Exercise objective — Your task is to print, exactly and only, the lines from the start of the entries below through the line with "right shoulder: (463, 595)". Include both ends, but skip the pictures.
Excerpted records START
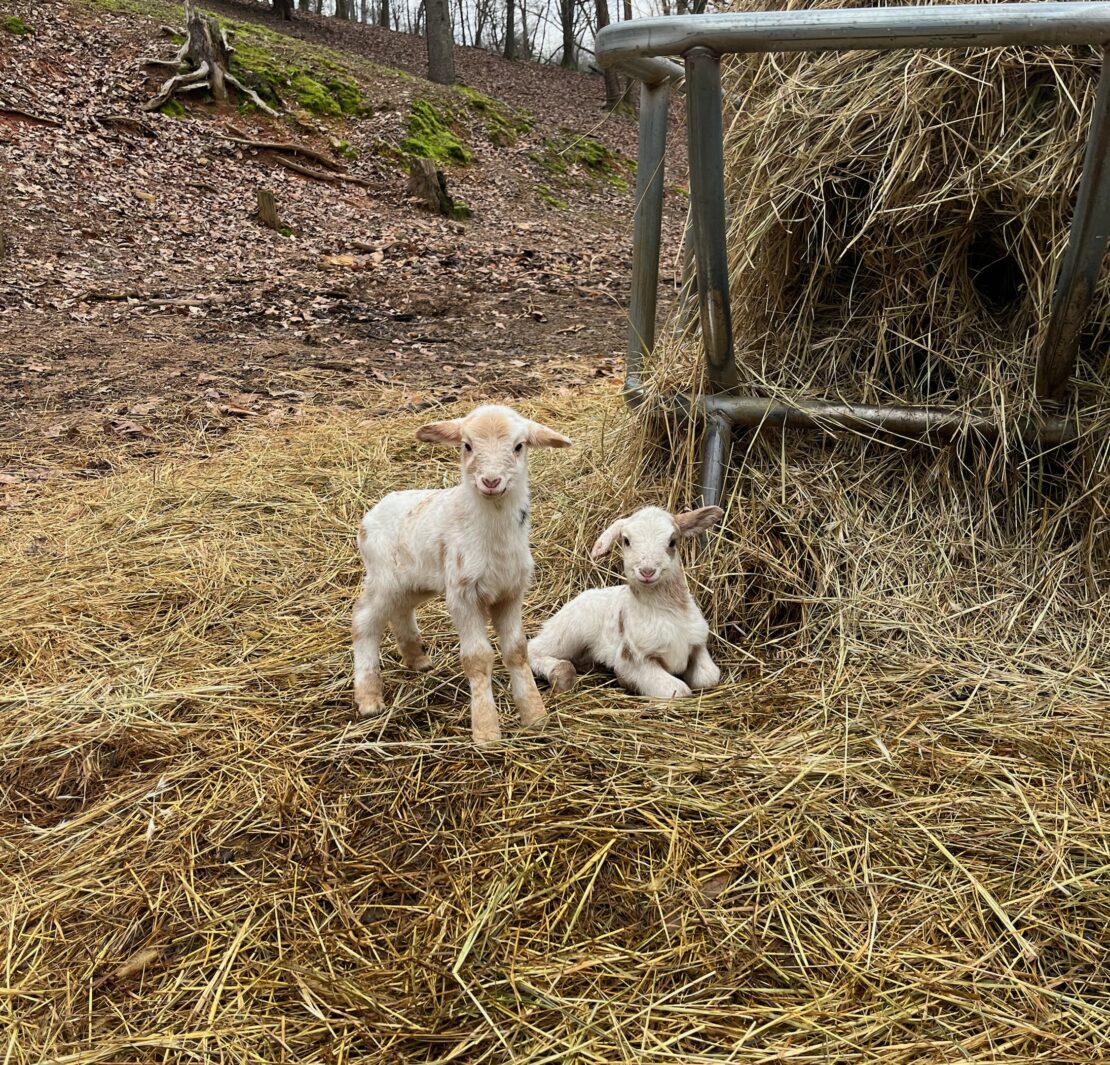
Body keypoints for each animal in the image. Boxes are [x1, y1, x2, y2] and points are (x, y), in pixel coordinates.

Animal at [352, 404, 571, 744]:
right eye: (467, 445)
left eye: (519, 446)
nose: (491, 481)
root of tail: (373, 511)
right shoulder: (463, 595)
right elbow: (477, 658)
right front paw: (486, 731)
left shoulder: (511, 592)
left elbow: (517, 651)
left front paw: (535, 716)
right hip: (383, 576)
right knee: (364, 621)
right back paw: (369, 698)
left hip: (415, 580)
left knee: (401, 610)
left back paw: (417, 660)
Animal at [528, 505, 724, 699]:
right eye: (626, 541)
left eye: (672, 541)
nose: (647, 571)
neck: (667, 612)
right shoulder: (635, 658)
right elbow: (679, 691)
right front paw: (627, 680)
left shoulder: (698, 642)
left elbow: (709, 677)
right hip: (568, 632)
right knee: (534, 649)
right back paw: (559, 672)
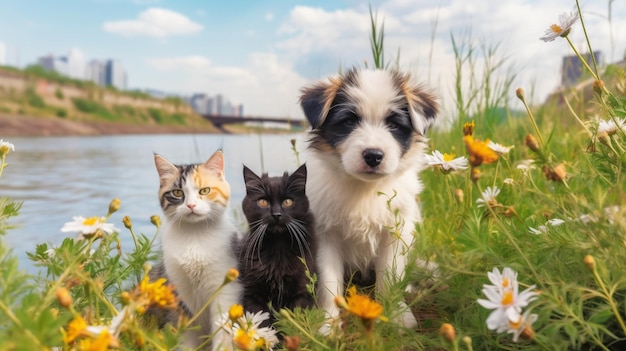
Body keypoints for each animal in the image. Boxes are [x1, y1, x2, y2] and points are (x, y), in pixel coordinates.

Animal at [151, 150, 239, 350]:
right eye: (177, 192)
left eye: (204, 191)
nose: (191, 205)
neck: (195, 235)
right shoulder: (179, 292)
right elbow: (186, 332)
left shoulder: (225, 288)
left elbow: (222, 328)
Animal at [239, 164, 316, 328]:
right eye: (263, 202)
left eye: (287, 202)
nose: (276, 214)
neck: (278, 247)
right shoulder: (253, 293)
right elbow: (262, 323)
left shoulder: (301, 290)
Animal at [298, 67, 436, 328]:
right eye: (349, 122)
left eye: (394, 124)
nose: (373, 155)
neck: (364, 188)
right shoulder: (324, 233)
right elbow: (329, 282)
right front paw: (328, 324)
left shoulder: (395, 232)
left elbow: (390, 276)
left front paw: (397, 314)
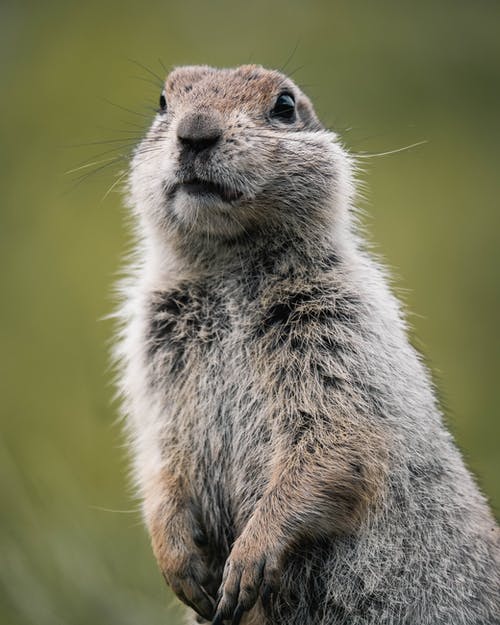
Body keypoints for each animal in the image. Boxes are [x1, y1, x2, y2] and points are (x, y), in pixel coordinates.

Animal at [114, 66, 500, 620]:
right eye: (163, 101)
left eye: (284, 106)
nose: (195, 131)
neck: (228, 269)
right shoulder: (154, 347)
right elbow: (160, 452)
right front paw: (180, 563)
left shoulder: (339, 326)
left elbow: (335, 440)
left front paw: (247, 561)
Excerpted records END
Response area —
Body keypoints for each animal in the image. Boxes are [x1, y1, x2, y2] and points are (x, y), in pixel coordinates.

Animal at [352, 404, 571, 744]:
right eye: (467, 445)
left eye: (519, 446)
nose: (491, 481)
root of tail: (373, 511)
right shoulder: (463, 595)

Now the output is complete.